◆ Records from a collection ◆
··········

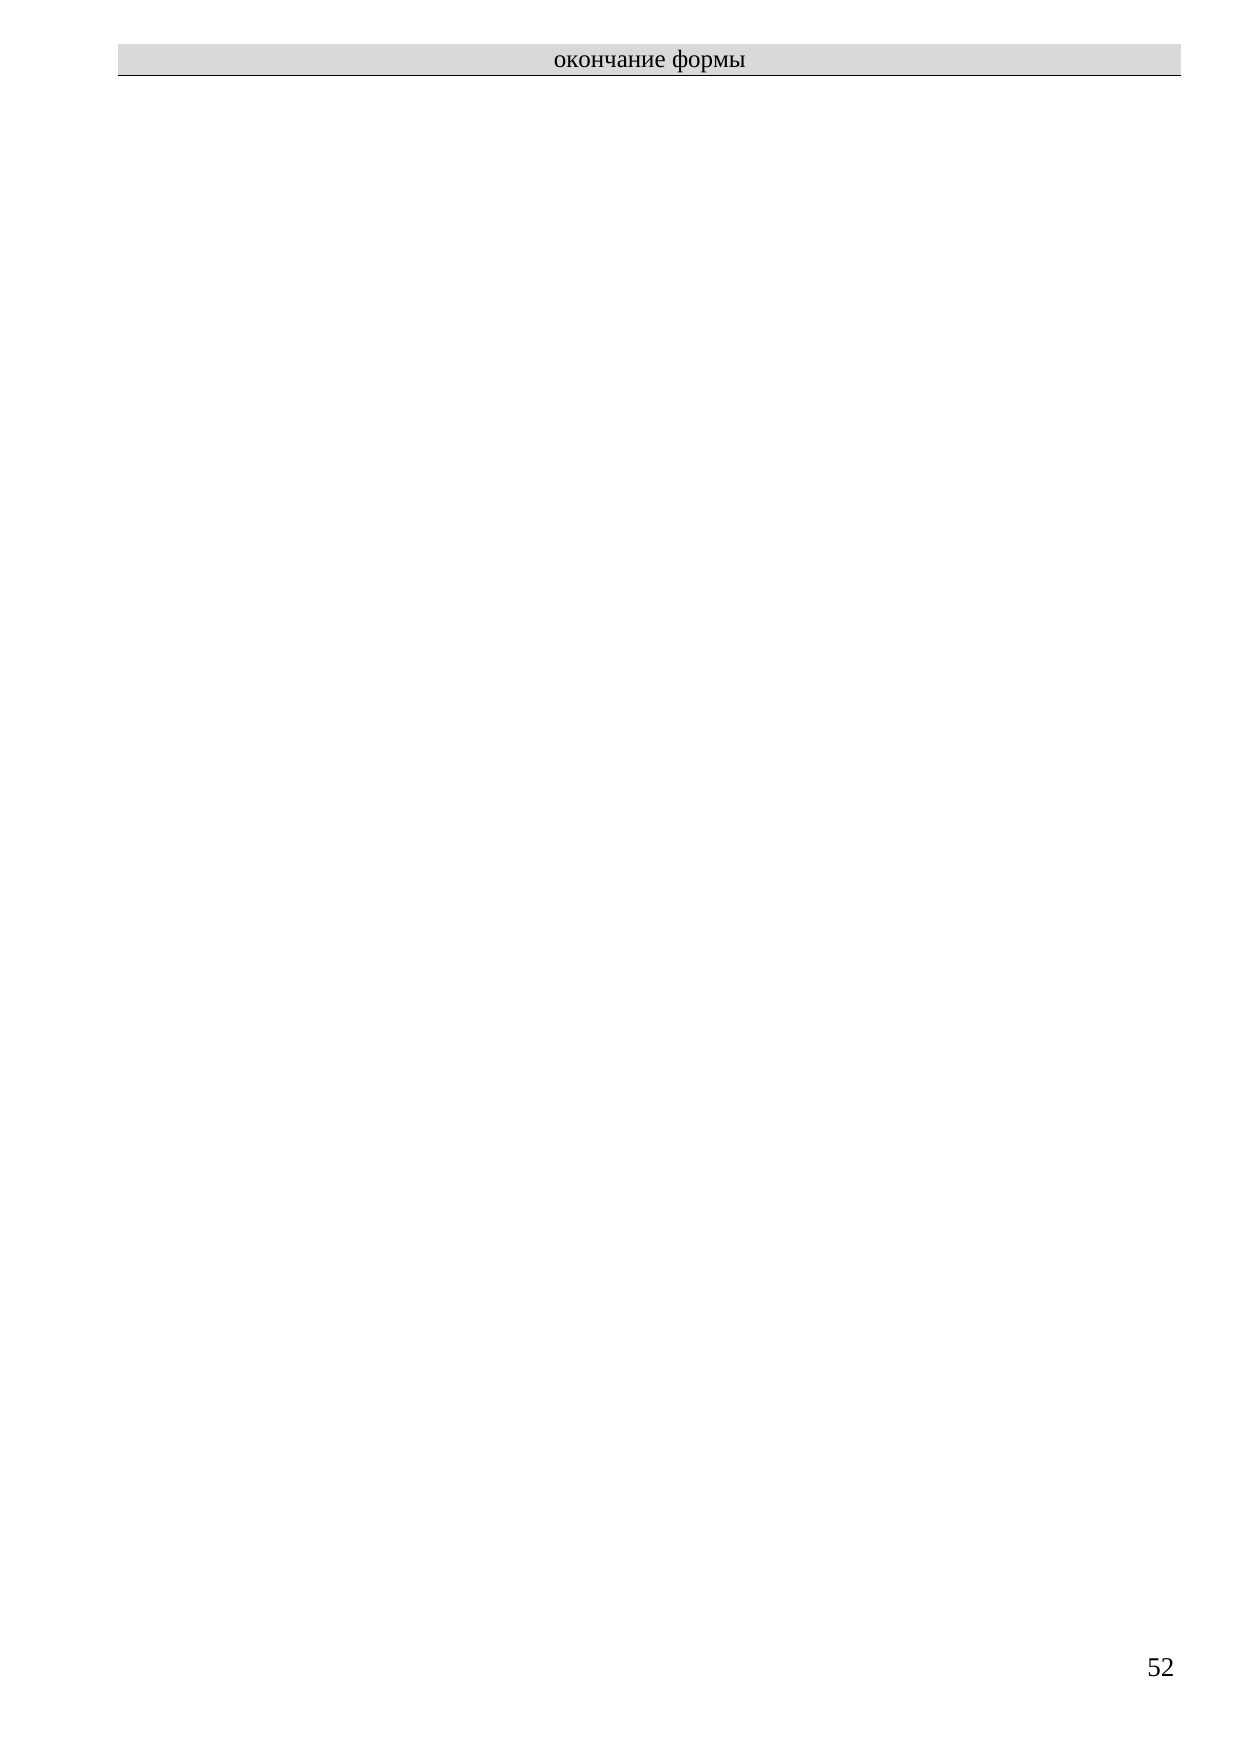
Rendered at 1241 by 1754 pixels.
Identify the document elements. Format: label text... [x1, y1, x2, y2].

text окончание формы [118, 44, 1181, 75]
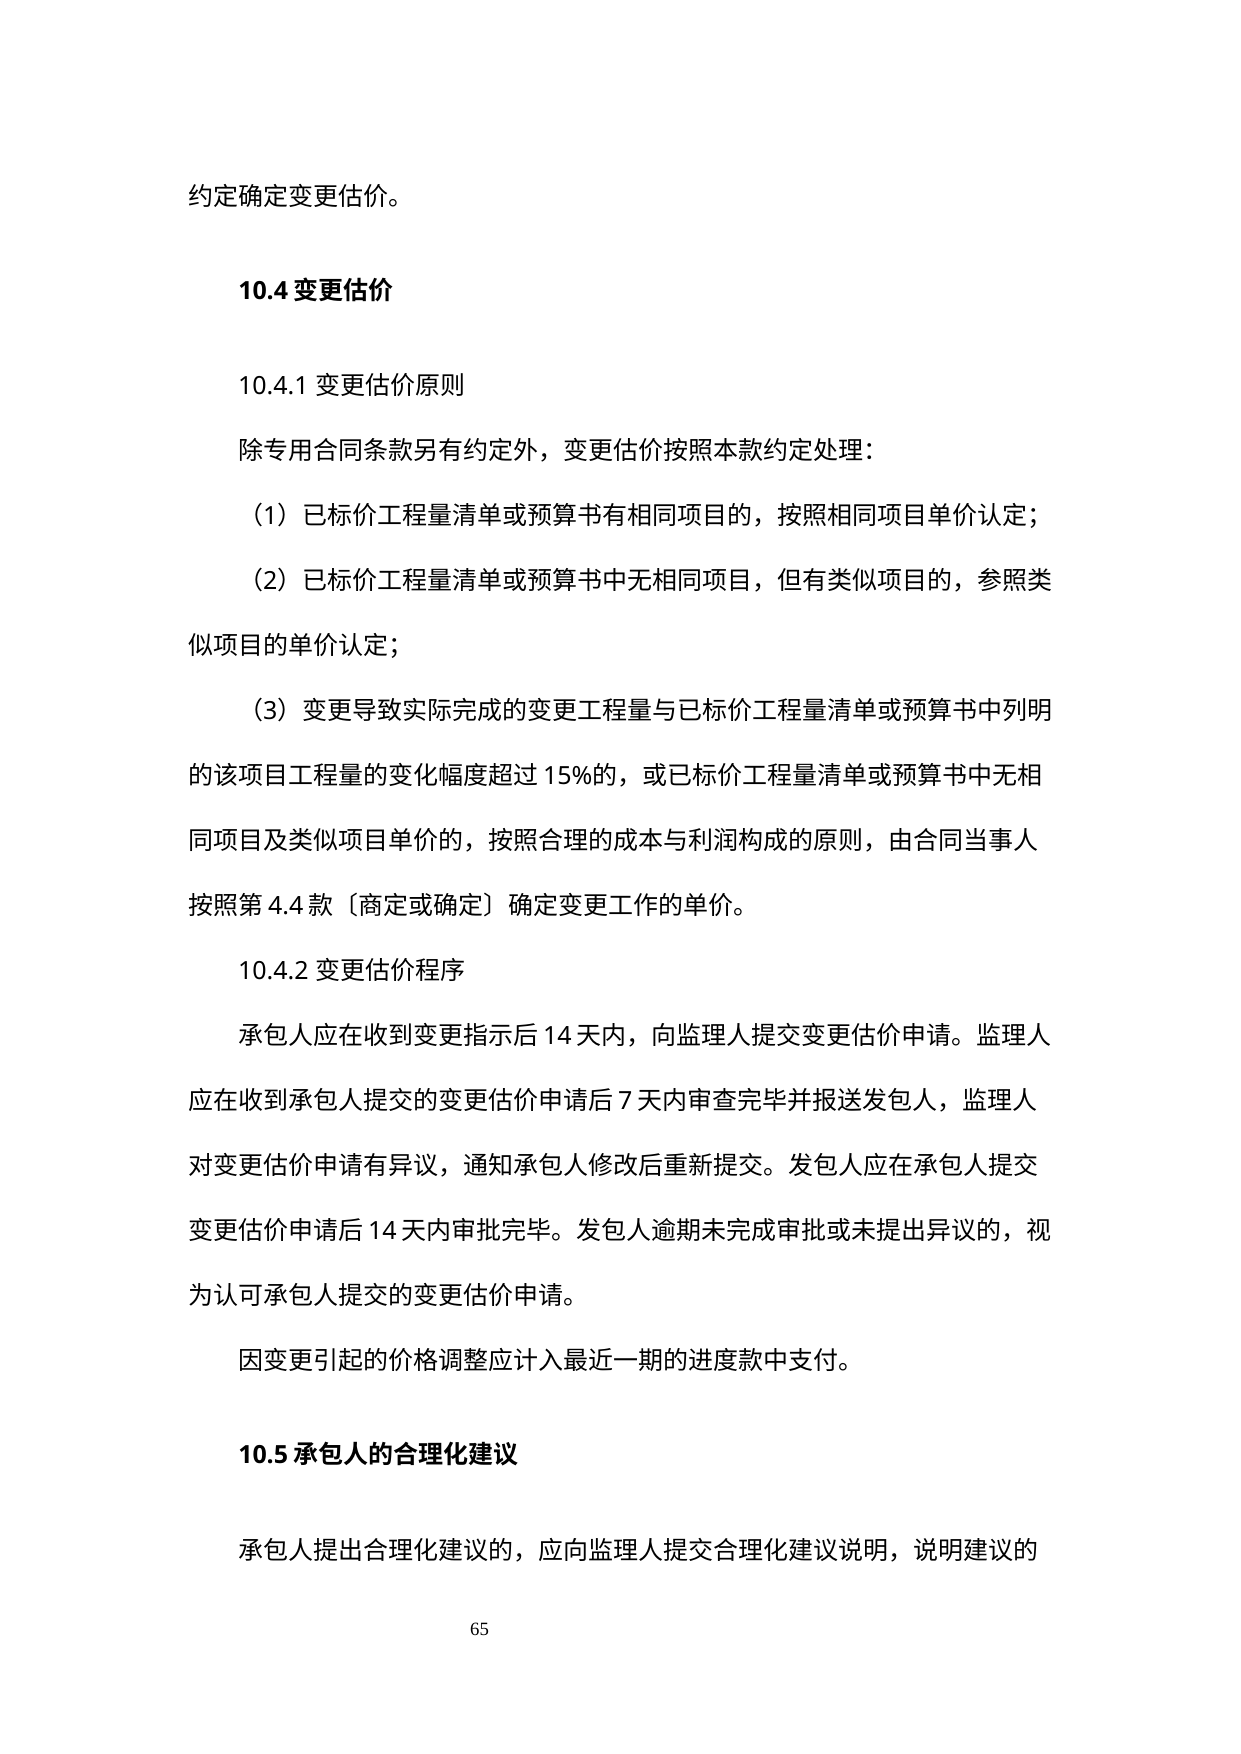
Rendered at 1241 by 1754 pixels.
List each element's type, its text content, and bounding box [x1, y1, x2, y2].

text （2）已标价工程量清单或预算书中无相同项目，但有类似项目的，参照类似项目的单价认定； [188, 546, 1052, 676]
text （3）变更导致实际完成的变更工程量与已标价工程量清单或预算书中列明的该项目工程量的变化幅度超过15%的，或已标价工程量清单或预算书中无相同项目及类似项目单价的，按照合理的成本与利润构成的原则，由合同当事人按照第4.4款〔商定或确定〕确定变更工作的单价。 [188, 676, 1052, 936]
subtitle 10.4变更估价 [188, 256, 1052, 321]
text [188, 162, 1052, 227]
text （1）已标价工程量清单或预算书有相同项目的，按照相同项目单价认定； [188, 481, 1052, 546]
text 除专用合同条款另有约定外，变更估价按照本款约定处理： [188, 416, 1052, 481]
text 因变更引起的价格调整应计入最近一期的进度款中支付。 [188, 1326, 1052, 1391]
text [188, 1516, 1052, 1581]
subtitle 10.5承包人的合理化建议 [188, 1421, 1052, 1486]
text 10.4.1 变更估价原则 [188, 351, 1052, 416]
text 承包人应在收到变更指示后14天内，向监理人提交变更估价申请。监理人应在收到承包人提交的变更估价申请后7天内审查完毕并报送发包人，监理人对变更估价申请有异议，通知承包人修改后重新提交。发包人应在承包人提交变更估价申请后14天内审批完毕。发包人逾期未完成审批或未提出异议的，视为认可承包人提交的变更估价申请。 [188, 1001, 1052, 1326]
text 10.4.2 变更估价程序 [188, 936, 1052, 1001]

··········

◆ TASK TO COMPLETE ◆
Set down the records exactly, without the pictures.

◆ WRITTEN SOLUTION ◆
Rendered at 1241 by 1754 pixels.
Identify the document elements. Format: label text... [x1, y1, x2, y2].

text окончание формы [118, 44, 1181, 75]
Rendered at 1241 by 1754 pixels.
List each element's type, its text content, and bounding box [x1, y1, x2, y2].

text （2）已标价工程量清单或预算书中无相同项目，但有类似项目的，参照类似项目的单价认定； [188, 546, 1052, 676]
text （3）变更导致实际完成的变更工程量与已标价工程量清单或预算书中列明的该项目工程量的变化幅度超过15%的，或已标价工程量清单或预算书中无相同项目及类似项目单价的，按照合理的成本与利润构成的原则，由合同当事人按照第4.4款〔商定或确定〕确定变更工作的单价。 [188, 676, 1052, 936]
subtitle 10.4变更估价 [188, 256, 1052, 321]
text [188, 162, 1052, 227]
text （1）已标价工程量清单或预算书有相同项目的，按照相同项目单价认定； [188, 481, 1052, 546]
text 除专用合同条款另有约定外，变更估价按照本款约定处理： [188, 416, 1052, 481]
text 因变更引起的价格调整应计入最近一期的进度款中支付。 [188, 1326, 1052, 1391]
text [188, 1516, 1052, 1581]
subtitle 10.5承包人的合理化建议 [188, 1421, 1052, 1486]
text 10.4.1 变更估价原则 [188, 351, 1052, 416]
text 承包人应在收到变更指示后14天内，向监理人提交变更估价申请。监理人应在收到承包人提交的变更估价申请后7天内审查完毕并报送发包人，监理人对变更估价申请有异议，通知承包人修改后重新提交。发包人应在承包人提交变更估价申请后14天内审批完毕。发包人逾期未完成审批或未提出异议的，视为认可承包人提交的变更估价申请。 [188, 1001, 1052, 1326]
text 10.4.2 变更估价程序 [188, 936, 1052, 1001]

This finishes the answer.